The high loading element of Factor 2 is Hg, accounting for 54.8%. The Hg content in the research area, on average, is 4.33 times superior than Henan Province’s background value, indicating a certain degree of accumulation. Hg is widely recognized as a byproduct of coal and fossil fuel combustion [47,48,49]. During the combustion process, Hg turns into a gaseous state and enters the atmosphere and can be deposited in farmland soil through atmospheric deposition and cause pollution [50]. Based on these findings, Factor 2 is identified as being primarily associated with the atmospheric deposition and emissions of coal combustion.

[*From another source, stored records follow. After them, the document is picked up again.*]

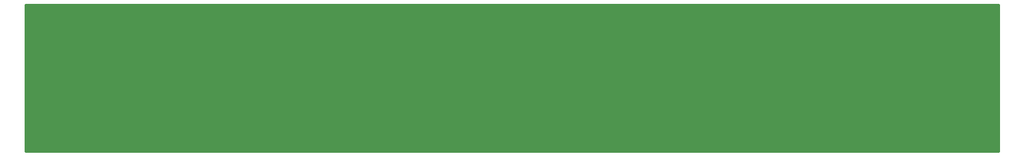
<source format=gtl>
G75*
%MOIN*%
%OFA0B0*%
%FSLAX25Y25*%
%IPPOS*%
%LPD*%
%AMOC8*
5,1,8,0,0,1.08239X$1,22.5*
%
%ADD10C,0.18898*%
%ADD11C,0.32822*%
%ADD12C,0.01000*%
D10*
X0055744Y0113461D03*
X0537033Y0113461D03*
D11*
X0481433Y0103933D03*
X0411433Y0103933D03*
X0341433Y0103933D03*
X0276433Y0103933D03*
X0206433Y0103933D03*
X0136433Y0103933D03*
X0136433Y0143933D03*
X0206433Y0143933D03*
X0276433Y0143933D03*
X0341433Y0143933D03*
X0411433Y0143933D03*
X0481433Y0143933D03*
D12*
X0045933Y0161933D02*
X0045933Y0085933D01*
X0546933Y0085933D01*
X0546933Y0161933D01*
X0045933Y0161933D01*
X0045933Y0161817D02*
X0546933Y0161817D01*
X0546933Y0160818D02*
X0045933Y0160818D01*
X0045933Y0159820D02*
X0546933Y0159820D01*
X0546933Y0158821D02*
X0045933Y0158821D01*
X0045933Y0157823D02*
X0546933Y0157823D01*
X0546933Y0156824D02*
X0045933Y0156824D01*
X0045933Y0155826D02*
X0546933Y0155826D01*
X0546933Y0154827D02*
X0045933Y0154827D01*
X0045933Y0153829D02*
X0546933Y0153829D01*
X0546933Y0152830D02*
X0045933Y0152830D01*
X0045933Y0151832D02*
X0546933Y0151832D01*
X0546933Y0150833D02*
X0045933Y0150833D01*
X0045933Y0149835D02*
X0546933Y0149835D01*
X0546933Y0148836D02*
X0045933Y0148836D01*
X0045933Y0147838D02*
X0546933Y0147838D01*
X0546933Y0146839D02*
X0045933Y0146839D01*
X0045933Y0145841D02*
X0546933Y0145841D01*
X0546933Y0144842D02*
X0045933Y0144842D01*
X0045933Y0143844D02*
X0546933Y0143844D01*
X0546933Y0142845D02*
X0045933Y0142845D01*
X0045933Y0141847D02*
X0546933Y0141847D01*
X0546933Y0140848D02*
X0045933Y0140848D01*
X0045933Y0139850D02*
X0546933Y0139850D01*
X0546933Y0138851D02*
X0045933Y0138851D01*
X0045933Y0137853D02*
X0546933Y0137853D01*
X0546933Y0136854D02*
X0045933Y0136854D01*
X0045933Y0135856D02*
X0546933Y0135856D01*
X0546933Y0134857D02*
X0045933Y0134857D01*
X0045933Y0133859D02*
X0546933Y0133859D01*
X0546933Y0132860D02*
X0045933Y0132860D01*
X0045933Y0131862D02*
X0546933Y0131862D01*
X0546933Y0130863D02*
X0045933Y0130863D01*
X0045933Y0129865D02*
X0546933Y0129865D01*
X0546933Y0128866D02*
X0045933Y0128866D01*
X0045933Y0127868D02*
X0546933Y0127868D01*
X0546933Y0126869D02*
X0045933Y0126869D01*
X0045933Y0125871D02*
X0546933Y0125871D01*
X0546933Y0124872D02*
X0045933Y0124872D01*
X0045933Y0123874D02*
X0546933Y0123874D01*
X0546933Y0122875D02*
X0045933Y0122875D01*
X0045933Y0121877D02*
X0546933Y0121877D01*
X0546933Y0120878D02*
X0045933Y0120878D01*
X0045933Y0119879D02*
X0546933Y0119879D01*
X0546933Y0118881D02*
X0045933Y0118881D01*
X0045933Y0117882D02*
X0546933Y0117882D01*
X0546933Y0116884D02*
X0045933Y0116884D01*
X0045933Y0115885D02*
X0546933Y0115885D01*
X0546933Y0114887D02*
X0045933Y0114887D01*
X0045933Y0113888D02*
X0546933Y0113888D01*
X0546933Y0112890D02*
X0045933Y0112890D01*
X0045933Y0111891D02*
X0546933Y0111891D01*
X0546933Y0110893D02*
X0045933Y0110893D01*
X0045933Y0109894D02*
X0546933Y0109894D01*
X0546933Y0108896D02*
X0045933Y0108896D01*
X0045933Y0107897D02*
X0546933Y0107897D01*
X0546933Y0106899D02*
X0045933Y0106899D01*
X0045933Y0105900D02*
X0546933Y0105900D01*
X0546933Y0104902D02*
X0045933Y0104902D01*
X0045933Y0103903D02*
X0546933Y0103903D01*
X0546933Y0102905D02*
X0045933Y0102905D01*
X0045933Y0101906D02*
X0546933Y0101906D01*
X0546933Y0100908D02*
X0045933Y0100908D01*
X0045933Y0099909D02*
X0546933Y0099909D01*
X0546933Y0098911D02*
X0045933Y0098911D01*
X0045933Y0097912D02*
X0546933Y0097912D01*
X0546933Y0096914D02*
X0045933Y0096914D01*
X0045933Y0095915D02*
X0546933Y0095915D01*
X0546933Y0094917D02*
X0045933Y0094917D01*
X0045933Y0093918D02*
X0546933Y0093918D01*
X0546933Y0092920D02*
X0045933Y0092920D01*
X0045933Y0091921D02*
X0546933Y0091921D01*
X0546933Y0090923D02*
X0045933Y0090923D01*
X0045933Y0089924D02*
X0546933Y0089924D01*
X0546933Y0088926D02*
X0045933Y0088926D01*
X0045933Y0087927D02*
X0546933Y0087927D01*
X0546933Y0086929D02*
X0045933Y0086929D01*
M02*

</source>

Factor 3 is mainly characterized by As, accounting for 88.4% of its variance. As exhibits a relatively low correlation with respect to other elements, suggesting a distinct source. Existing research indicates that agricultural production activities are significant contributors to As accumulation in soil, potentially explaining its prominence in Factor 3 [51,52]. The use of pesticides, livestock manure, and various fertilizers has been shown to contribute significantly to elevated As contents [53,54]. Additionally, industrial waste mismanagement can introduce As into farmland soil through chemical fertilizer contamination, waste accumulation, and sewage irrigation. From these findings, Factor 3 is recognized as stemming from agricultural activities. Factor 4 is primarily characterized by a high contribution of Cd, which accounts for 52.7% of this factor. Cd is a key indicator of industrial pollution, primarily influenced by industrial activities like lead–zinc mining and smelting [55,56]. The research area is abundant in mineral resources, like gold, pyrite, lead–zinc, silver, copper, and phosphate. During the ore smelting process, the release of dust-laden flue gas and the surface and underground runoff of wastewater contribute to Cd accumulation in the soil. Based on these findings, Factor 4 is identified as an industrial pollution source.

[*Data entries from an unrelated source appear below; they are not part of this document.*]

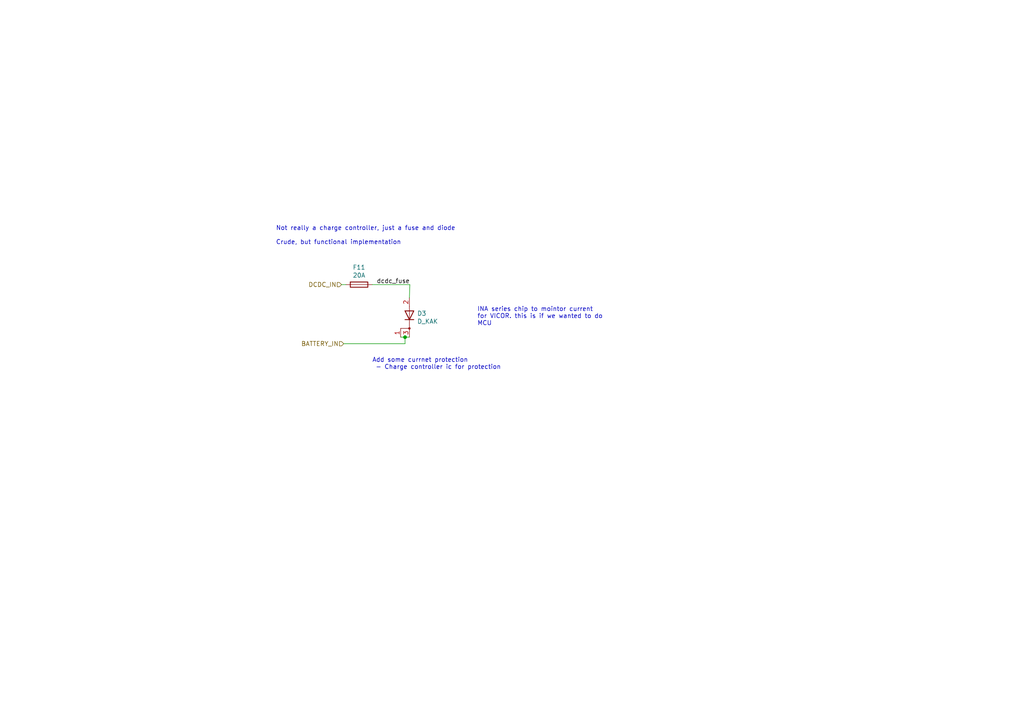
<source format=kicad_sch>
(kicad_sch (version 20211123) (generator eeschema)

  (uuid 2026567f-be64-41dd-8011-b0897ba0ff2e)

  (paper "A4")

  

  (junction (at 117.475 97.79) (diameter 0) (color 0 0 0 0)
    (uuid 4d967454-338c-4b89-8534-9457e15bf2f2)
  )

  (wire (pts (xy 107.95 82.55) (xy 118.872 82.55))
    (stroke (width 0) (type default) (color 0 0 0 0))
    (uuid 3656bb3f-f8a4-4f3a-8e9a-ec6203c87a56)
  )
  (wire (pts (xy 117.475 97.79) (xy 117.475 99.695))
    (stroke (width 0) (type default) (color 0 0 0 0))
    (uuid 3c646c61-400f-4f60-98b8-05ed5e632a3f)
  )
  (wire (pts (xy 117.475 99.695) (xy 99.695 99.695))
    (stroke (width 0) (type default) (color 0 0 0 0))
    (uuid 8aeda7bd-b078-427a-a185-d5bc595c6436)
  )
  (wire (pts (xy 118.745 97.79) (xy 117.475 97.79))
    (stroke (width 0) (type default) (color 0 0 0 0))
    (uuid 90fd611c-300b-48cf-a7c4-0d604953cd00)
  )
  (wire (pts (xy 99.06 82.55) (xy 100.33 82.55))
    (stroke (width 0) (type default) (color 0 0 0 0))
    (uuid 961b4579-9ee8-407a-89a7-81f36f1ad865)
  )
  (wire (pts (xy 118.872 82.55) (xy 118.745 86.36))
    (stroke (width 0) (type default) (color 0 0 0 0))
    (uuid eb6a726e-fed9-4891-95fa-b4d4a5f77b35)
  )
  (wire (pts (xy 116.205 97.79) (xy 117.475 97.79))
    (stroke (width 0) (type default) (color 0 0 0 0))
    (uuid fc4f0835-889b-4d2e-876e-ca524c79ae62)
  )

  (text "Add some currnet protection\n - Charge controller ic for protection"
    (at 107.95 107.315 0)
    (effects (font (size 1.27 1.27)) (justify left bottom))
    (uuid b8260e58-b159-4c23-8f40-b4e5b53ec58b)
  )
  (text "Not really a charge controller, just a fuse and diode\n\nCrude, but functional implementation"
    (at 80.01 71.12 0)
    (effects (font (size 1.27 1.27)) (justify left bottom))
    (uuid d70d1cd3-1668-4688-8eb7-f773efb7bb87)
  )
  (text "INA series chip to mointor current\nfor VICOR. this is if we wanted to do \nMCU"
    (at 138.43 94.615 0)
    (effects (font (size 1.27 1.27)) (justify left bottom))
    (uuid e4a58eb9-9a72-4c12-ba9b-d7c4a557ce0c)
  )

  (label "dcdc_fuse" (at 118.872 82.55 180)
    (effects (font (size 1.27 1.27)) (justify right bottom))
    (uuid 93d40100-4457-41f0-b5aa-38542b0288bc)
  )

  (hierarchical_label "DCDC_IN" (shape input) (at 99.06 82.55 180)
    (effects (font (size 1.27 1.27)) (justify right))
    (uuid 981ff4de-0330-4757-b746-0cb983df5e7c)
  )
  (hierarchical_label "BATTERY_IN" (shape input) (at 99.695 99.695 180)
    (effects (font (size 1.27 1.27)) (justify right))
    (uuid fead07ab-5a70-40db-ada8-c72dcc827bfc)
  )

  (symbol (lib_id "Device:Fuse") (at 104.14 82.55 270) (unit 1)
    (in_bom yes) (on_board yes)
    (uuid 00000000-0000-0000-0000-0000622d3615)
    (property "Reference" "F11" (id 0) (at 104.14 77.5462 90))
    (property "Value" "20A" (id 1) (at 104.14 79.8576 90))
    (property "Footprint" "AERO_Footprints:Fuseholder_Blade_Mini_Keystone_3568" (id 2) (at 104.14 80.772 90)
      (effects (font (size 1.27 1.27)) hide)
    )
    (property "Datasheet" "~" (id 3) (at 104.14 82.55 0)
      (effects (font (size 1.27 1.27)) hide)
    )
    (pin "1" (uuid 988d2ac8-3b3e-4ab0-b6b1-441892025546))
    (pin "2" (uuid 98422f61-91df-4f37-b5ee-9ada79e9ff45))
  )

  (symbol (lib_id "Device:D_KAK") (at 118.745 91.44 90) (unit 1)
    (in_bom yes) (on_board yes)
    (uuid 00000000-0000-0000-0000-00006256b1f2)
    (property "Reference" "D3" (id 0) (at 120.9802 90.9066 90)
      (effects (font (size 1.27 1.27)) (justify right))
    )
    (property "Value" "D_KAK" (id 1) (at 120.9802 93.218 90)
      (effects (font (size 1.27 1.27)) (justify right))
    )
    (property "Footprint" "Package_TO_SOT_SMD:TO-252-2" (id 2) (at 118.745 91.44 0)
      (effects (font (size 1.27 1.27)) hide)
    )
    (property "Datasheet" "~" (id 3) (at 118.745 91.44 0)
      (effects (font (size 1.27 1.27)) hide)
    )
    (pin "1" (uuid d4e68898-a7da-4bc4-94ee-4c4d1d1bda8c))
    (pin "2" (uuid d1998d17-2426-4210-860c-9c43b1a27094))
    (pin "3" (uuid c65f170a-4a56-4a47-b208-732694d65255))
  )
)

</source>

To sum up, PTE pollution’s four primary sources have been identified in farmland soils of the research region: industrial sources, coal combustion and atmospheric deposition sources, agricultural sources, and comprehensive sources (including parent material, agricultural source, and traffic sources). As mainly comes from agricultural input pollution, Cd mainly from industrial emissions, and Hg mainly from coal combustion and atmospheric deposition. Pb, Zn, Cu, Ni, and Cr are primarily affected by comprehensive sources, including natural parent material weathering, agricultural inputs, and traffic-related emissions.

4. Conclusions

Mean contents of Cr, Ni, Cu, Zn, Pb, As, Cd, and Hg in the soil were below risk screening values in GB 15618-2018. However, average contents of Cu, Zn, Cd, and Hg exceeded Henan Province’s soil background values. Spatial distribution analysis revealed that Cr and Ni exhibited similar patterns. Their high contents were primarily observed in the western part of the research region. Generally speaking, Cu, Zn, and Pb contents were higher in the south and lower in the north, whereas Hg, As, and Cd displayed a scattered distribution of high-value areas. Ecological risk assessment indicated that Hg and Cd posed relatively high risks, with the comprehensive ecological risk indexes predominantly classified as moderate. It is essential to strengthen soil ecological risk control in the research area, especially the control of Hg and Cd. Source identification suggested that As primarily originates from agriculture, Cd from industry sources, Hg from coal combustion, and the remaining elements from mixed sources, including parent material, transportation, and agriculture.